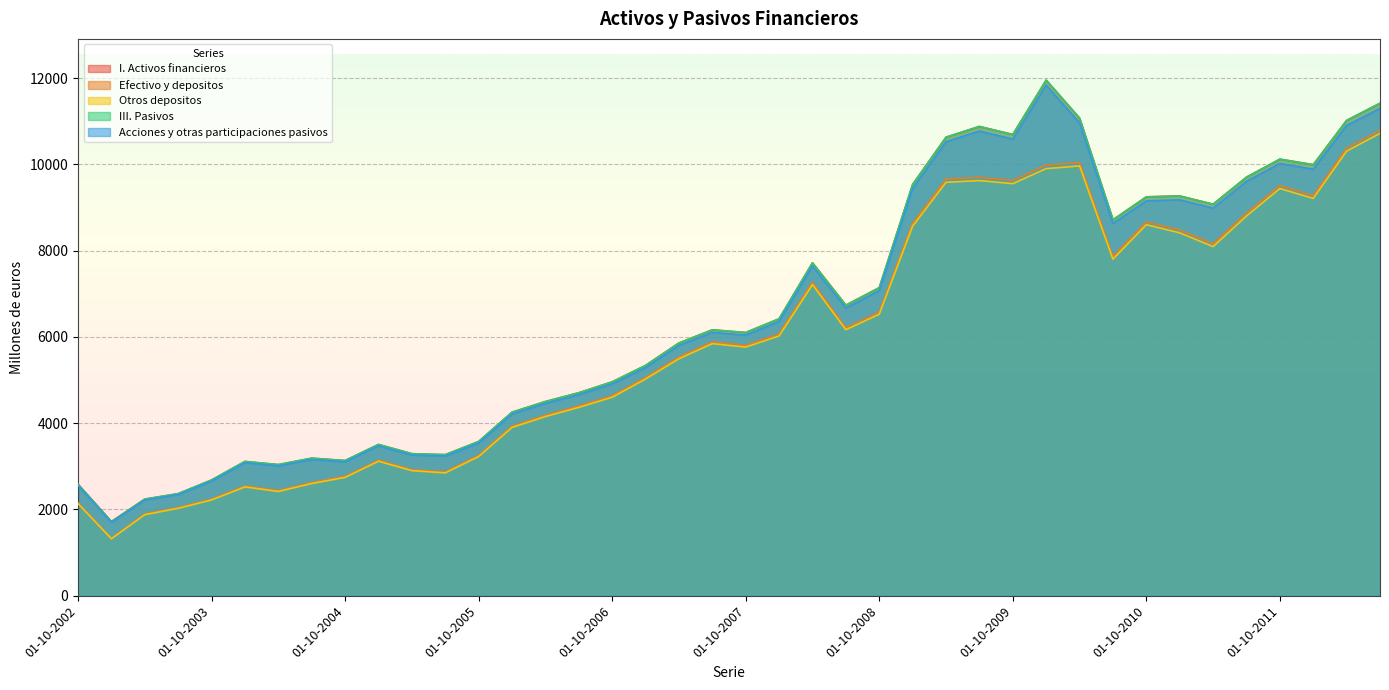

What is the lowest value of the I. Activos financieros series?

1720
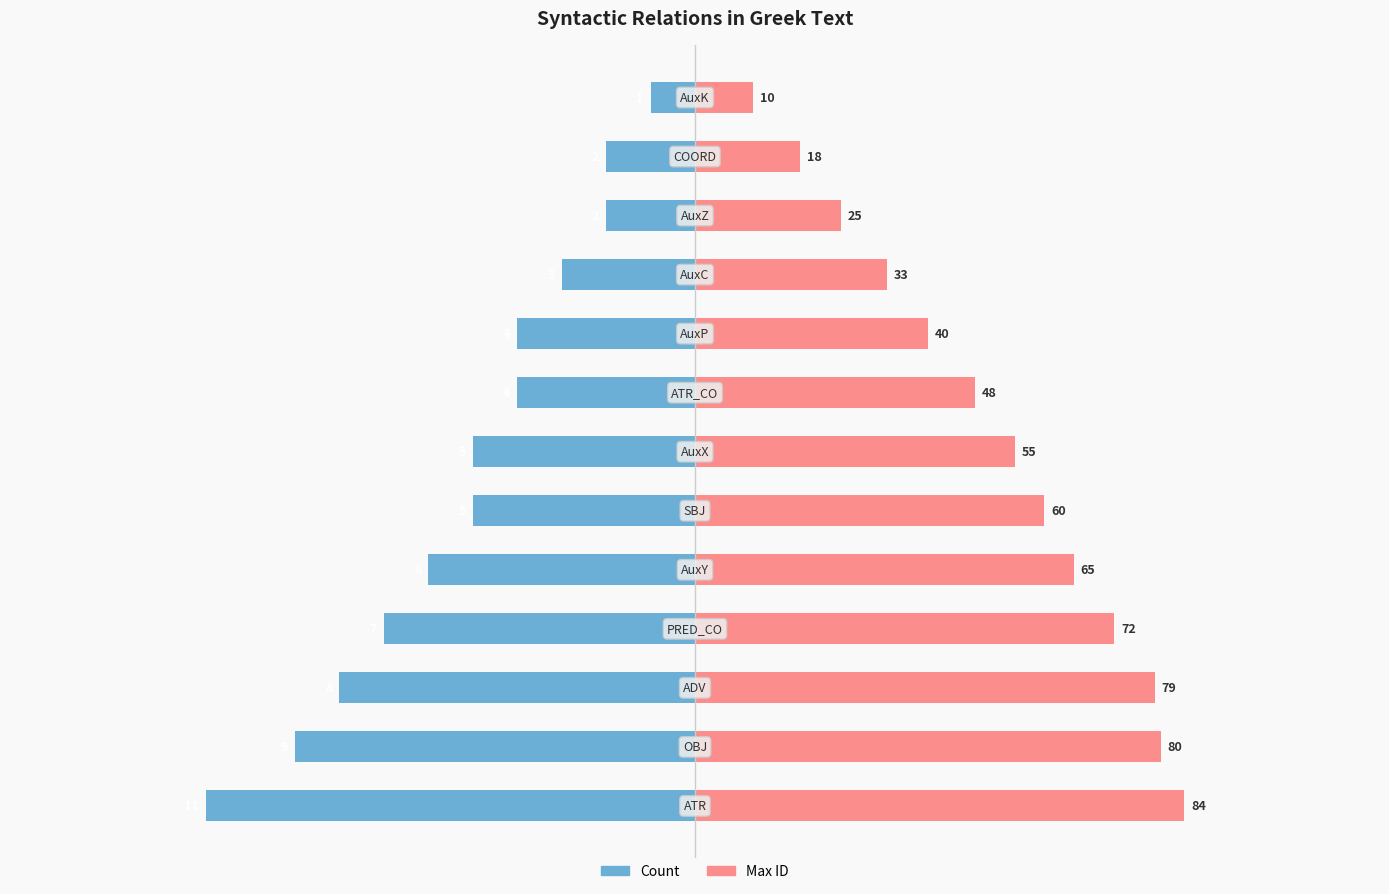

Reading left to right, what are all the values shown in this chart?

Count: -11.0	-9.0	-8.0	-7.0	-6.0	-5.0	-5.0	-4.0	-4.0	-3.0	-2.0	-2.0	-1.0
Max ID (scaled): 11.0	10.5	10.3	9.4	8.5	7.9	7.2	6.3	5.2	4.3	3.3	2.4	1.3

WORK REQUEST - Write out all of the items again without the pictures, switching "chart" to "graph" and leaving every other word unchanged.

ANSWER TO THIS PROBLEM -
What is the lowest value of the I. Activos financieros series?

1720

Reading left to right, what are all the values shown in this graph?

Count: -11.0	-9.0	-8.0	-7.0	-6.0	-5.0	-5.0	-4.0	-4.0	-3.0	-2.0	-2.0	-1.0
Max ID (scaled): 11.0	10.5	10.3	9.4	8.5	7.9	7.2	6.3	5.2	4.3	3.3	2.4	1.3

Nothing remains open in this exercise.